### Material to process
+ + + +

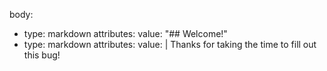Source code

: body:
- type: markdown
  attributes:
    value: "## Welcome!"
- type: markdown
  attributes:
    value: |
      Thanks for taking the time to fill out this bug!
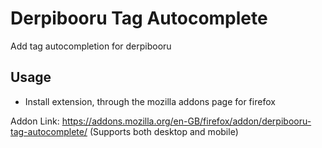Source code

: # Derpibooru Tag Autocomplete
Add tag autocompletion for derpibooru

## Usage
- Install extension, through the mozilla addons page for firefox

Addon Link: https://addons.mozilla.org/en-GB/firefox/addon/derpibooru-tag-autocomplete/ (Supports both desktop and mobile)
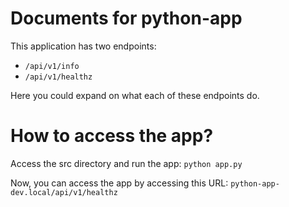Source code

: # Documents for python-app

This application has two endpoints:
- `/api/v1/info`
- `/api/v1/healthz`

Here you could expand on what each of these endpoints do.

# How to access the app?

Access the src directory and run the app:
`python app.py`

Now, you can access the app by accessing this URL: `python-app-dev.local/api/v1/healthz`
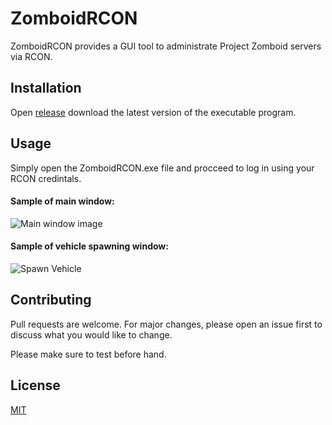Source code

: # ZomboidRCON

ZomboidRCON provides a GUI tool to administrate Project Zomboid servers via RCON.

## Installation

Open [release](https://github.com/kwmx/ZomboidRCON/releases/latest/) download the latest version of the executable program.

## Usage

Simply open the ZomboidRCON.exe file and procceed to log in using your RCON credintals.

#### Sample of main window:
 ![Main window image](https://i.ibb.co/hsPj4hj/s1.png "Sample image one")
#### Sample of vehicle spawning window:
 ![Spawn Vehicle](https://i.ibb.co/kGR2WLW/s2.png "Sample image one")

## Contributing
Pull requests are welcome. For major changes, please open an issue first to discuss what you would like to change.

Please make sure to test before hand.

## License
[MIT](https://choosealicense.com/licenses/mit/)
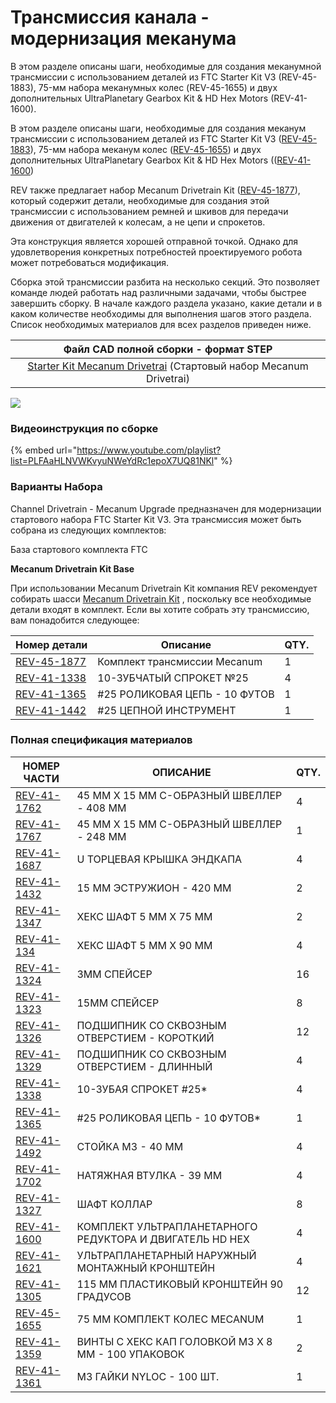 # Трансмиссия канала - модернизация меканума

В этом разделе описаны шаги, необходимые для создания меканумной трансмиссии с использованием деталей из FTC Starter Kit V3 (REV-45-1883), 75-мм набора меканумных колес (REV-45-1655) и двух дополнительных UltraPlanetary Gearbox Kit & HD Hex Motors (REV-41-1600).

В этом разделе описаны шаги, необходимые для создания меканум трансмиссии с использованием деталей из FTC Starter Kit V3 ([REV-45-1883](https://www.revrobotics.com/rev-45-1883/)), 75-мм набора меканум колес  ([REV-45-1655](https://www.revrobotics.com/rev-45-1655/)) и двух дополнительных UltraPlanetary Gearbox Kit & HD Hex Motors (([REV-41-1600](https://www.revrobotics.com/rev-41-1600/))

REV также предлагает набор Mecanum Drivetrain Kit ([REV-45-1877](https://www.revrobotics.com/rev-45-1877/)), который содержит детали, необходимые для создания этой трансмиссии с использованием ремней и шкивов для передачи движения от двигателей к колесам, а не цепи и спрокетов.

Эта конструкция является хорошей отправной точкой. Однако для удовлетворения конкретных потребностей проектируемого робота может потребоваться модификация.

Сборка этой трансмиссии разбита на несколько секций. Это позволяет команде людей работать над различными задачами, чтобы быстрее завершить сборку. В начале каждого раздела указано, какие детали и в каком количестве необходимы для выполнения шагов этого раздела. Список необходимых материалов для всех разделов приведен ниже.

|                                                               Файл CAD полной сборки - формат STEP                                                               |
| :--------------------------------------------------------------------------------------------------------------------------------------------------------------: |
| [Starter Kit Mecanum Drivetrai](https://store-t3eo8vwp22.mybigcommerce.com/content/cad/Starter\_Kit\_Mecanum\_Assembly.STEP) (Стартовый набор Mecanum Drivetrai) |

![](https://2589213514-files.gitbook.io/\~/files/v0/b/gitbook-legacy-files/o/assets%2F-M5yw0n8IneF5-9ybLjT%2F-MG9hZuVF88ps6xfLXsc%2F-MG9xCmHMs7lOaWz8hsH%2FFSK\_MBGRW\_\_Final%20-%20complete.svg?alt=media\&token=fb427d94-7c03-4a0c-97be-3da7c479be79)

### Видеоинструкция по сборке

{% embed url="https://www.youtube.com/playlist?list=PLFAaHLNVWKvyuNWeYdRc1epoX7UQ81NKl" %}

### Варианты Набора

Channel Drivetrain - Mecanum Upgrade предназначен для модернизации стартового набора FTC Starter Kit V3. Эта трансмиссия может быть собрана из следующих комплектов:

База стартового комплекта FTC

**Mecanum Drivetrain Kit Base**

При использовании Mecanum Drivetrain Kit компания REV рекомендует собирать шасси [Mecanum Drivetrain Kit](broken-reference) , поскольку все необходимые детали входят в комплект. Если вы хотите собрать эту трансмиссию, вам понадобится следующее:

| Номер детали                                            | Описание                      | QTY. |
| ------------------------------------------------------- | ----------------------------- | ---- |
| [REV-45-1877](https://www.revrobotics.com/rev-45-1877/) | Комплект трансмиссии Mecanum  | 1    |
| [REV-41-1338](https://www.revrobotics.com/rev-41-1338/) | 10-ЗУБЧАТЫЙ СПРОКЕТ №25       | 4    |
| [REV-41-1365](https://www.revrobotics.com/rev-41-1365/) | #25 РОЛИКОВАЯ ЦЕПЬ - 10 ФУТОВ | 1    |
| [REV-41-1442](https://www.revrobotics.com/rev-41-1442/) | #25 ЦЕПНОЙ ИНСТРУМЕНТ         | 1    |

### Полная спецификация материалов

| НОМЕР ЧАСТИ                                             | ОПИСАНИЕ                                                 | **QTY.** |
| ------------------------------------------------------- | -------------------------------------------------------- | -------- |
| [REV-41-1762](https://www.revrobotics.com/rev-41-1762/) | 45 ММ X 15 ММ С-ОБРАЗНЫЙ ШВЕЛЛЕР - 408 ММ                | 4        |
| [REV-41-1767](https://www.revrobotics.com/rev-41-1767/) | 45 ММ X 15 ММ C-ОБРАЗНЫЙ ШВЕЛЛЕР - 248 ММ                | 1        |
| [REV-41-1687](https://www.revrobotics.com/rev-41-1687/) | U ТОРЦЕВАЯ КРЫШКА ЭНДКАПА                                | 4        |
| [REV-41-1432](https://www.revrobotics.com/rev-41-1432/) | 15 ММ ЭСТРУЖИОН - 420 ММ                                 | 2        |
| [REV-41-1347](https://www.revrobotics.com/rev-41-1347/) | ХЕКС ШАФТ 5 ММ X 75 ММ                                   | 2        |
| [REV-41-134](https://www.revrobotics.com/rev-41-1348/)  | ХЕКС ШАФТ 5 ММ X 90 ММ                                   | 4        |
| [REV-41-1324](https://www.revrobotics.com/rev-41-1324/) | 3MM СПЕЙСЕР                                              | 16       |
| [REV-41-1323](https://www.revrobotics.com/rev-41-1323/) | 15MM СПЕЙСЕР                                             | 8        |
| [REV-41-1326](https://www.revrobotics.com/rev-41-1326/) | ПОДШИПНИК СО СКВОЗНЫМ ОТВЕРСТИЕМ - КОРОТКИЙ              | 12       |
| [REV-41-1329](https://www.revrobotics.com/rev-41-1329/) | ПОДШИПНИК СО СКВОЗНЫМ ОТВЕРСТИЕМ - ДЛИННЫЙ               | 4        |
| [REV-41-1338](https://www.revrobotics.com/rev-41-1338/) | 10-ЗУБАЯ  СПРОКЕТ #25\*                                  | 4        |
| [REV-41-1365](https://www.revrobotics.com/rev-41-1365/) | #25 РОЛИКОВАЯ ЦЕПЬ - 10 ФУТОВ\*                          | 1        |
| [REV-41-1492](https://www.revrobotics.com/rev-41-1492/) | СТОЙКА M3 - 40 ММ                                        | 4        |
| [REV-41-1702](https://www.revrobotics.com/rev-41-1702/) | НАТЯЖНАЯ ВТУЛКА - 39 ММ                                  | 4        |
| [REV-41-1327](https://www.revrobotics.com/rev-41-1327/) | ШАФТ КОЛЛАР                                              | 8        |
| [REV-41-1600](https://www.revrobotics.com/rev-41-1600/) | КОМПЛЕКТ УЛЬТРАПЛАНЕТАРНОГО РЕДУКТОРА И ДВИГАТЕЛЬ HD HEX | 4        |
| [REV-41-1621](https://www.revrobotics.com/rev-41-1621/) | УЛЬТРАПЛАНЕТАРНЫЙ НАРУЖНЫЙ МОНТАЖНЫЙ КРОНШТЕЙН           | 4        |
| [REV-41-1305](https://www.revrobotics.com/rev-41-1305/) | 115 ММ ПЛАСТИКОВЫЙ КРОНШТЕЙН 90 ГРАДУСОВ                 | 12       |
| [REV-45-1655](https://www.revrobotics.com/rev-45-1655/) | 75 ММ КОМПЛЕКТ КОЛЕС MECANUM                             | 1        |
| [REV-41-1359](https://www.revrobotics.com/rev-41-1359/) | ВИНТЫ С ХЕКС КАП ГОЛОВКОЙ M3 X 8 ММ - 100 УПАКОВОК       | 2        |
| [REV-41-1361](https://www.revrobotics.com/rev-41-1361/) | M3 ГАЙКИ NYLOC - 100 ШТ.                                 | 1        |
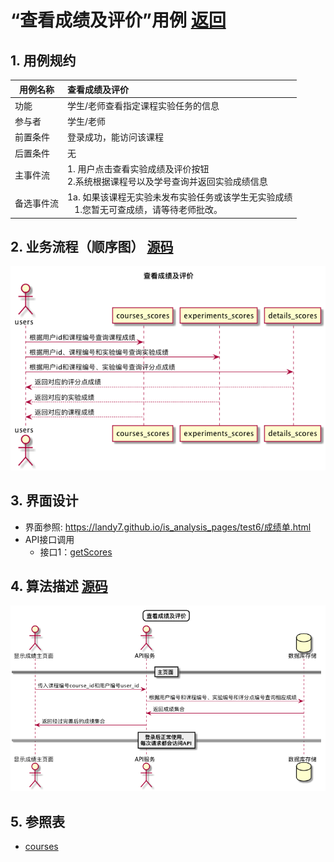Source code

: # “查看成绩及评价”用例 [返回](../../README.md)

## 1. 用例规约

|用例名称|查看成绩及评价|
|-------|:-------------|
|功能|学生/老师查看指定课程实验任务的信息|
|参与者|学生/老师|
|前置条件|登录成功，能访问该课程|
|后置条件|无|
|主事件流| 1. 用户点击查看实验成绩及评价按钮<br/>2.系统根据课程号以及学号查询并返回实验成绩信息<br/>|
|备选事件流|1a. 如果该课程无实验未发布实验任务或该学生无实验成绩 <br/>&nbsp;&nbsp; 1.您暂无可查成绩，请等待老师批改。|

## 2. 业务流程（顺序图） [源码](../sequence/查看成绩及评价.md)
![查看成绩及评价](/out/test6/sequence/查看成绩及评价/查看成绩及评价.png)


## 3. 界面设计
- 界面参照: https://landy7.github.io/is_analysis_pages/test6/成绩单.html
- API接口调用
    - 接口1：[getScores](../接口/getScores.md)

## 4. 算法描述 [源码](../sequence/查看成绩及评价1.md)
![查看成绩及评价](/out/test6/sequence/查看成绩及评价1/查看成绩及评价1.png)
    
## 5. 参照表

- [courses](../数据库设计/数据库设计.md/#courses)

+ + + +

Output the lines starting with the one that contains "Drivetrain Kit Base**" and going on through the one that contains "При использовании Mecanum", with "REV" replaced by "REV Robotics" and everything else unchanged.

**Mecanum Drivetrain Kit Base**

При использовании Mecanum Drivetrain Kit компания REV Robotics рекомендует собирать шасси [Mecanum Drivetrain Kit](broken-reference) , поскольку все необходимые детали входят в комплект. Если вы хотите собрать эту трансмиссию, вам понадобится следующее:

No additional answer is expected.